The voyage was horrible. Scarcely any Guinea slave ship has ever had such a middle passage. Of two hundred and fifty persons who were on board of the Saint Andrew, one hundred and fifty fed the sharks of the Atlantic before Sandy Hook was in sight. The Unicorn lost almost all its officers, and about a hundred and forty men. The Caledonia, the healthiest ship of the three, threw overboard a hundred corpses. The squalid survivors, as if they were not sufficiently miserable, raged fiercely against one another. Charges of incapacity, cruelty, brutal insolence, were hurled backward and forward. The rigid Presbyterians attributed the calamities of the colony to the wickedness of Jacobites, Prelatists, Sabbath-breakers, Atheists, who hated in others that image of God which was wanting in themselves. The accused malignants, on the other hand, complained bitterly of the impertinence of meddling fanatics and hypocrites. Paterson was cruelly reviled, and was unable to defend himself. He had been completely prostrated by bodily and mental suffering. He looked like a skeleton. His heart was broken. His inventive faculties and his plausible eloquence were no more; and he seemed to have sunk into second childhood.

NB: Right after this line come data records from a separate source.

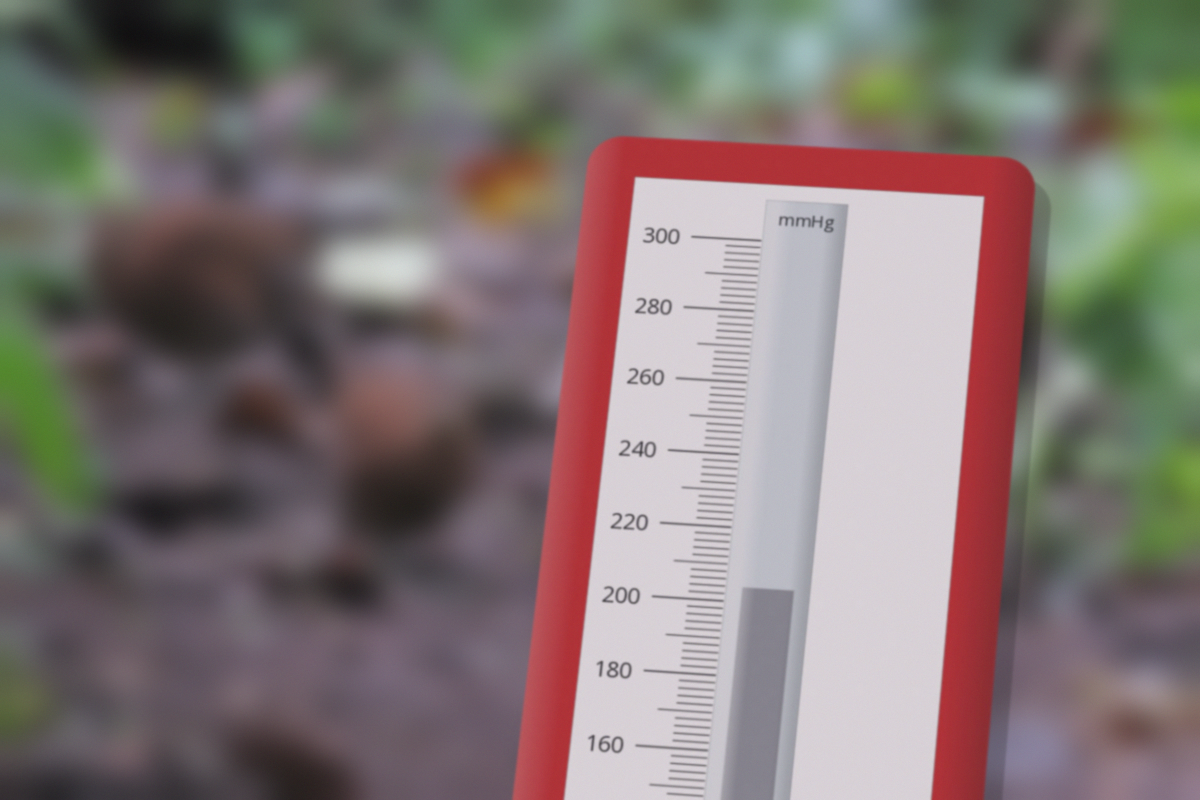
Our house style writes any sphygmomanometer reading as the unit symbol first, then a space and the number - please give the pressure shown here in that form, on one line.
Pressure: mmHg 204
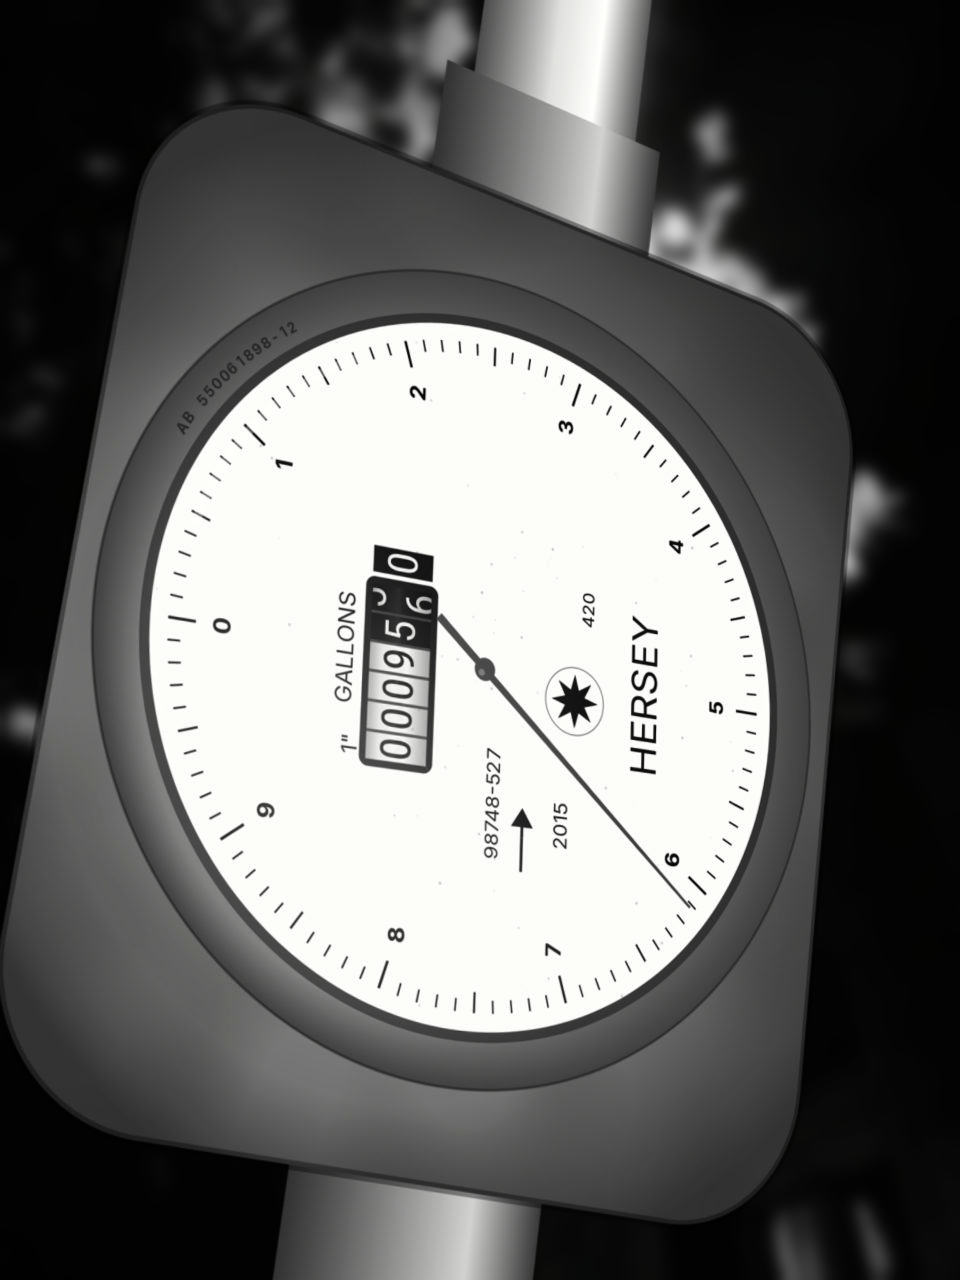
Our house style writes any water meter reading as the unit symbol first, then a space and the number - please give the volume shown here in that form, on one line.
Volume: gal 9556.1
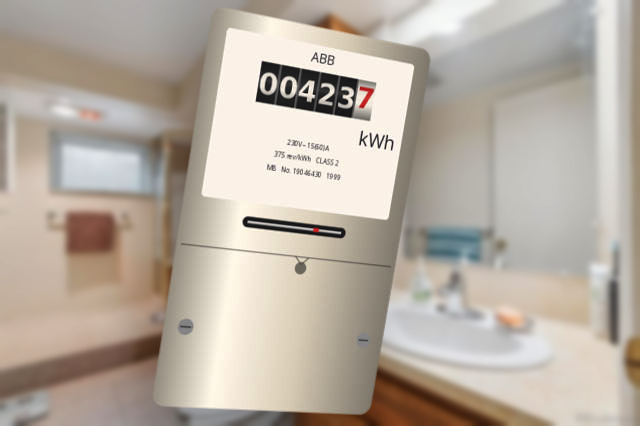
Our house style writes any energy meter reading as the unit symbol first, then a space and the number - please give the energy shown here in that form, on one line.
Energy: kWh 423.7
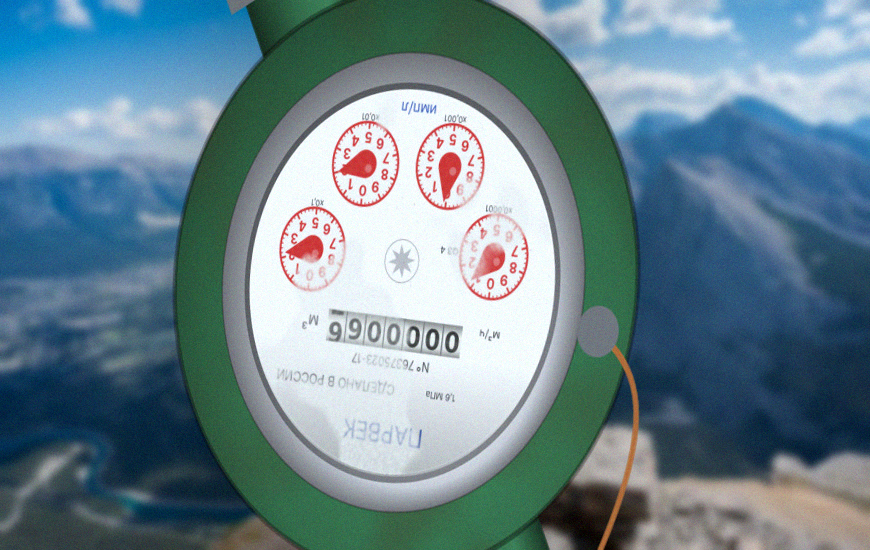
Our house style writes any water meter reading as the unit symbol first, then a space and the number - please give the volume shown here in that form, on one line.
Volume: m³ 66.2201
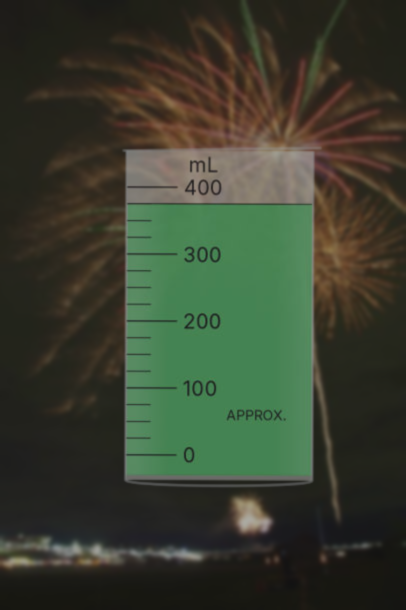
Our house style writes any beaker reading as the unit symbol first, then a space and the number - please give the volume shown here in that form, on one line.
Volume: mL 375
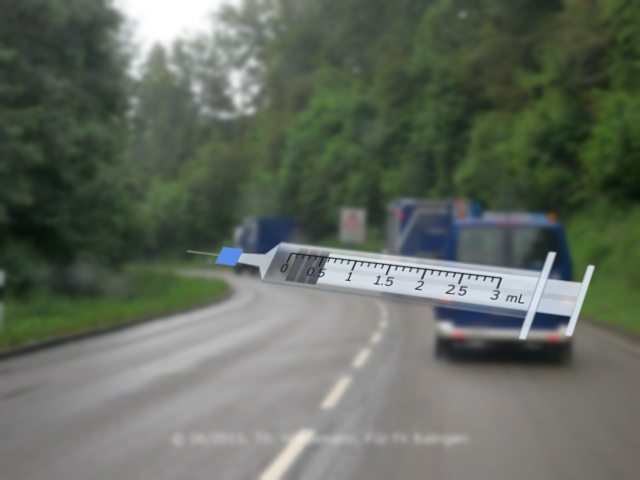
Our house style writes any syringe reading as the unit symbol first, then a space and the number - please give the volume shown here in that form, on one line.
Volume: mL 0.1
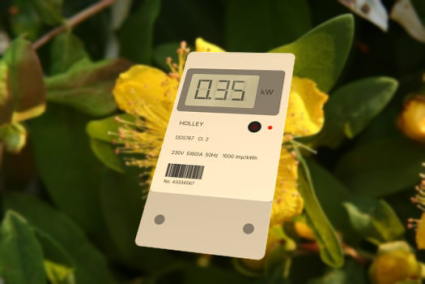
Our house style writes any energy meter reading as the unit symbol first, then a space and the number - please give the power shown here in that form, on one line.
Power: kW 0.35
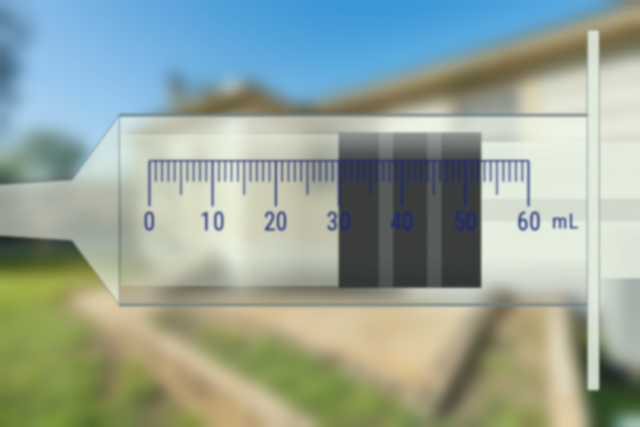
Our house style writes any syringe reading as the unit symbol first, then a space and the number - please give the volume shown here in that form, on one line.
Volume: mL 30
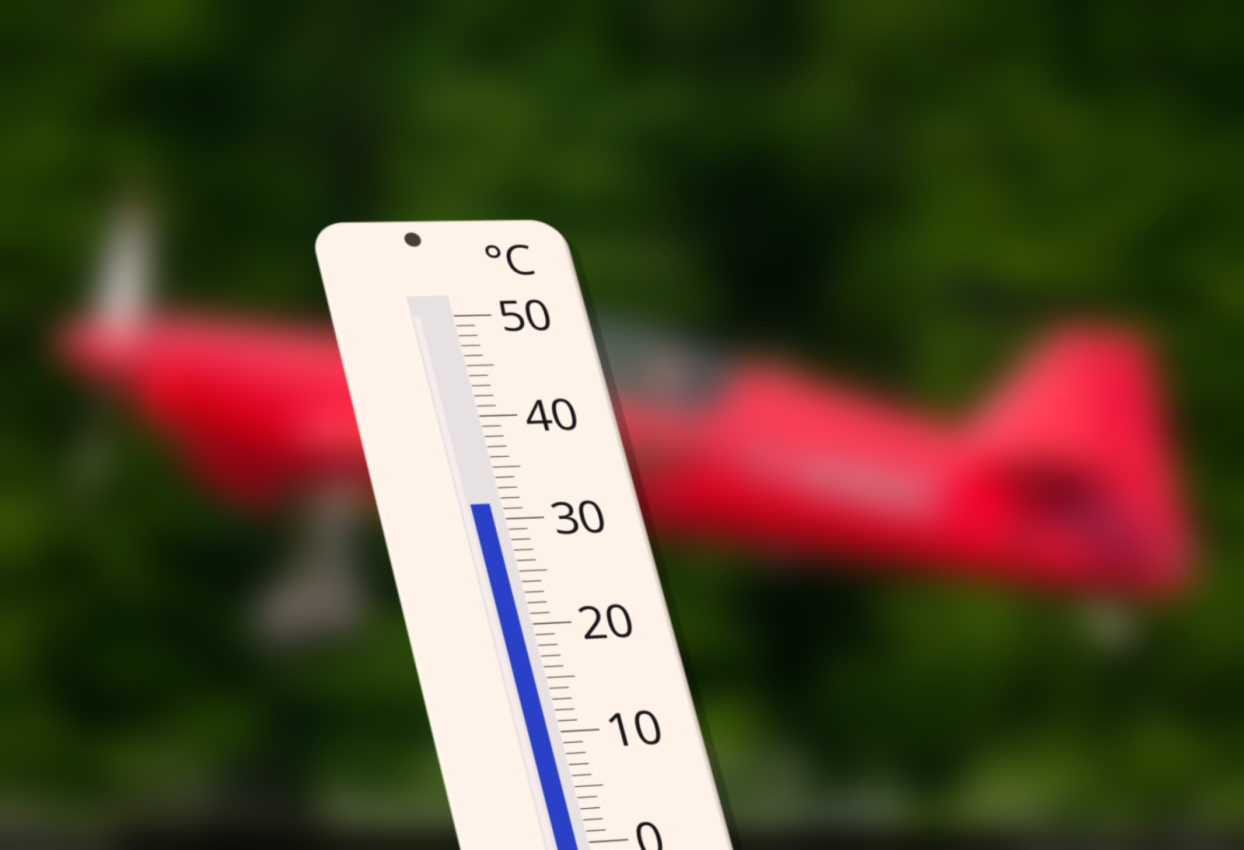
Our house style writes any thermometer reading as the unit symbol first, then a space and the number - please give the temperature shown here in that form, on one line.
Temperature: °C 31.5
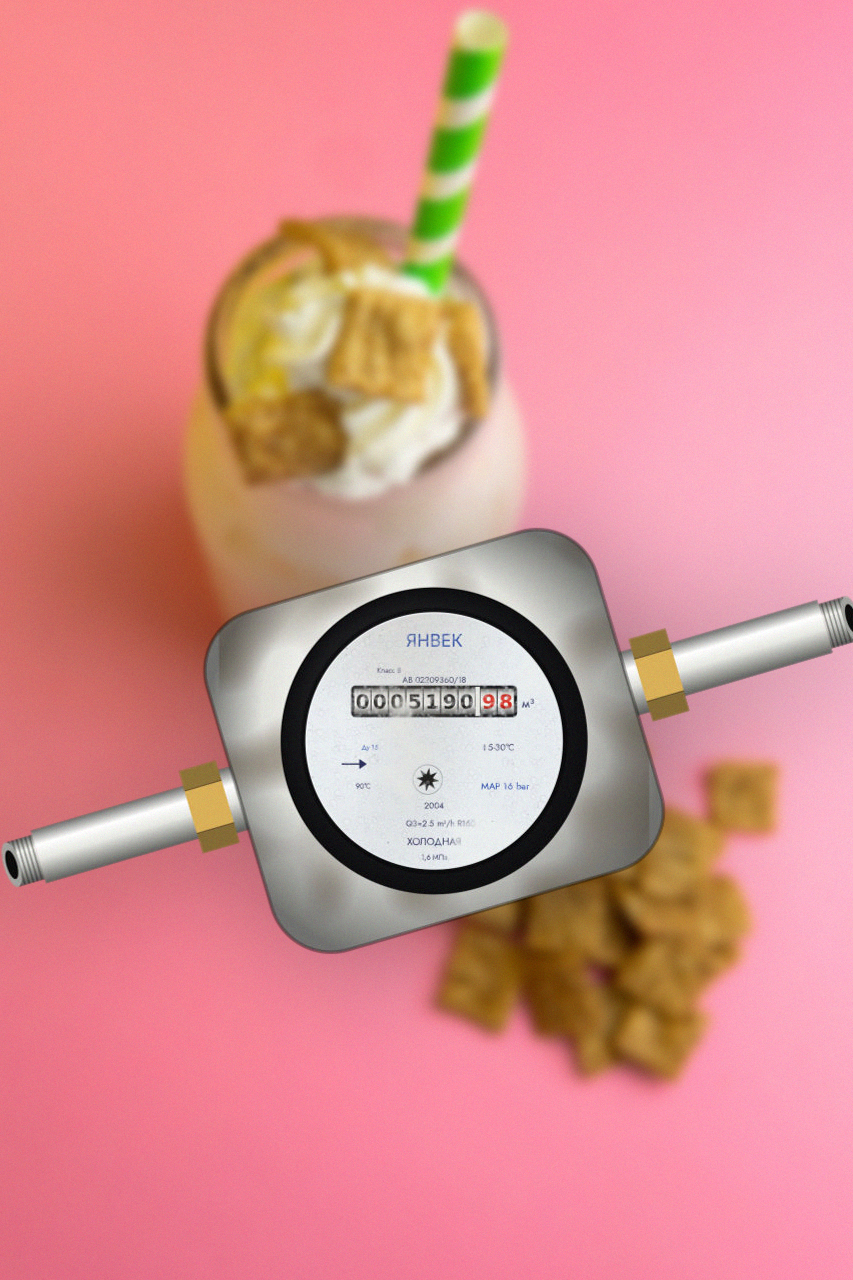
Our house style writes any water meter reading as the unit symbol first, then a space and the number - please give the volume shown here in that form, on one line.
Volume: m³ 5190.98
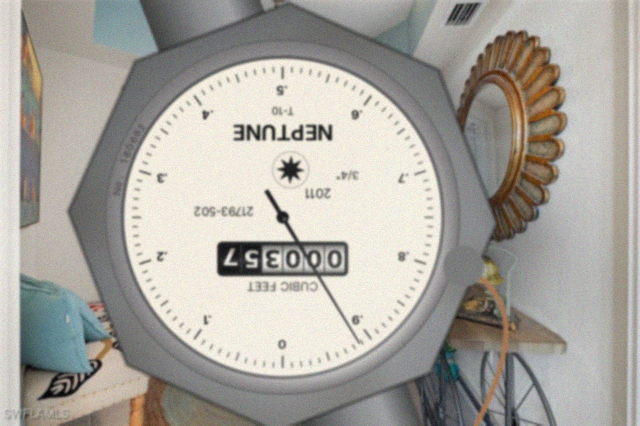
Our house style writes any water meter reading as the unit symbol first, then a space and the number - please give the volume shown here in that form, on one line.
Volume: ft³ 356.91
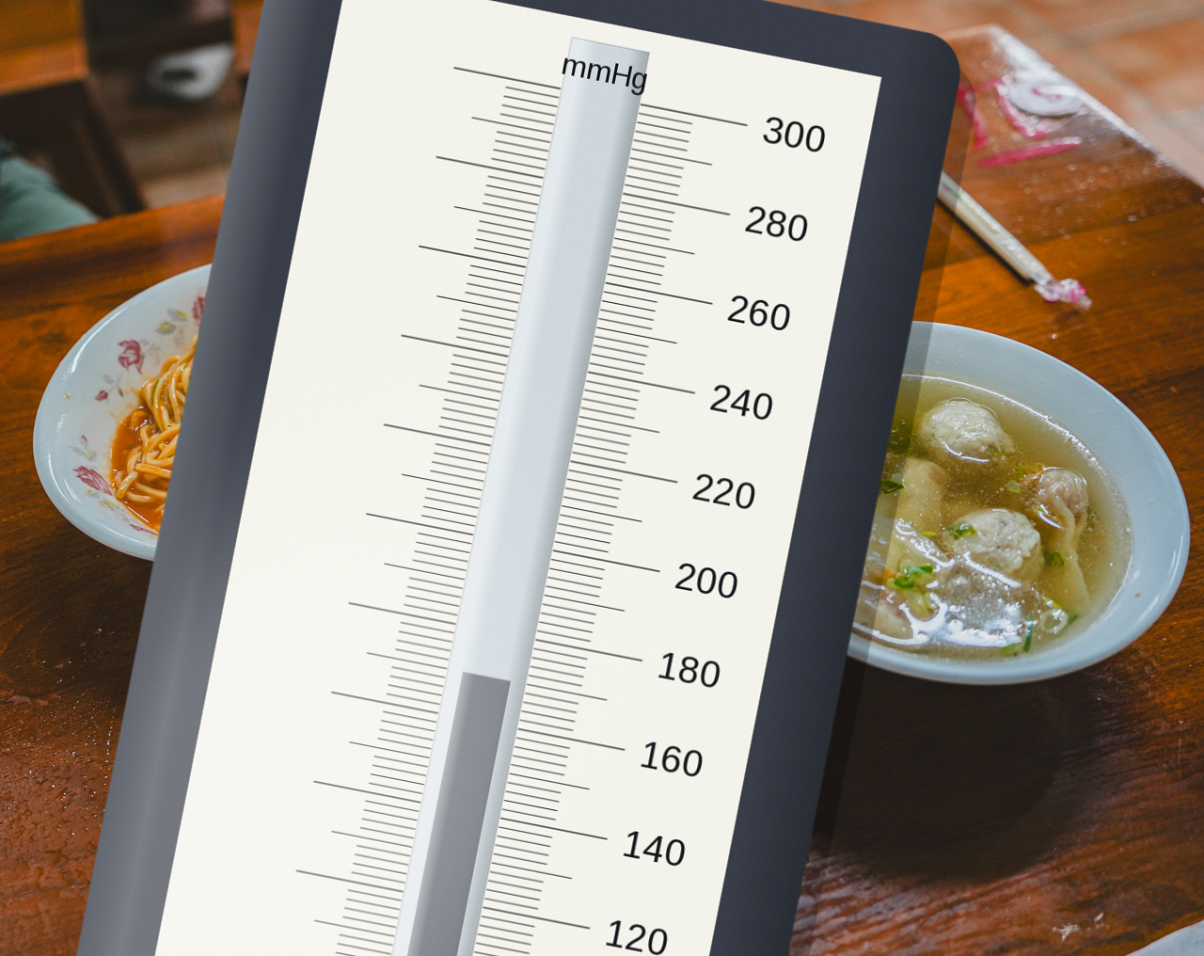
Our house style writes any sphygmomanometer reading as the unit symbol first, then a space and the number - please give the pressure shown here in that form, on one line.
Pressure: mmHg 170
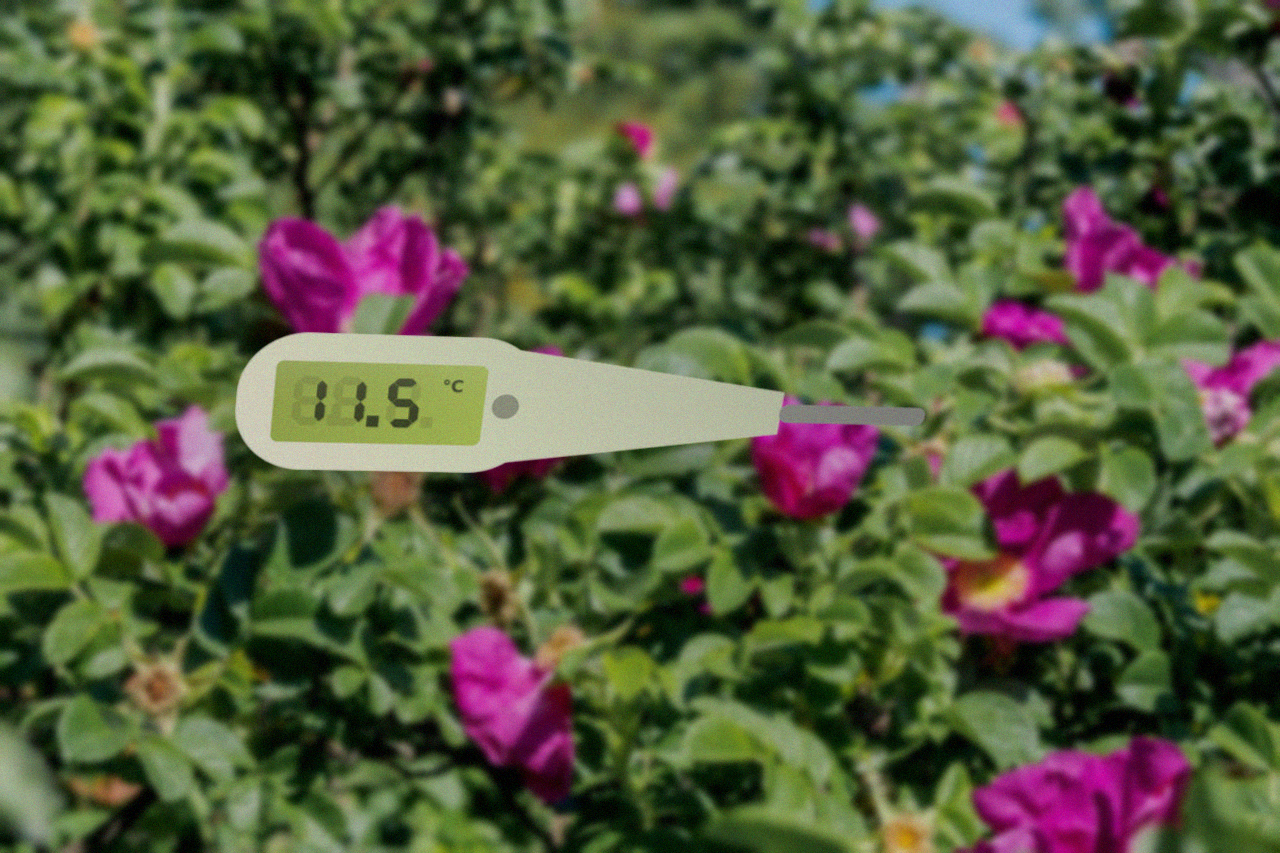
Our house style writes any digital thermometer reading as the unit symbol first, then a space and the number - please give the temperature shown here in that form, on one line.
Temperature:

Meanwhile the second expedition had been on the seas. It reached Darien about four months after the first settlers had fled. The new comers had fully expected to find a flourishing young town, secure fortifications, cultivated fields, and a cordial welcome.
They found a wilderness. The castle of New Edinburgh was in ruins. The huts had been burned. The site marked out for the proud capital which was to have been the Tyre, the Venice, the Amsterdam of the eighteenth century was overgrown with jungle, and inhabited only by the sloth and the baboon. The hearts of the adventurers sank within them. For their fleet had been fitted out, not to plant a colony, but to recruit a colony already planted and supposed to be prospering. They were therefore worse provided with every necessary of life than their predecessors had been. Some feeble attempts, however, were made to restore what had perished. A new fort was constructed on the old ground; and within the ramparts was built a hamlet, consisting of eighty or ninety cabins, generally of twelve feet by ten. But the work went on languidly. The alacrity which is the effect of hope, the strength which is the effect of union, were alike wanting to the little community. From the councillors down to the humblest settlers all was despondency and discontent. The stock of provisions was scanty. The stewards embezzled great part of it.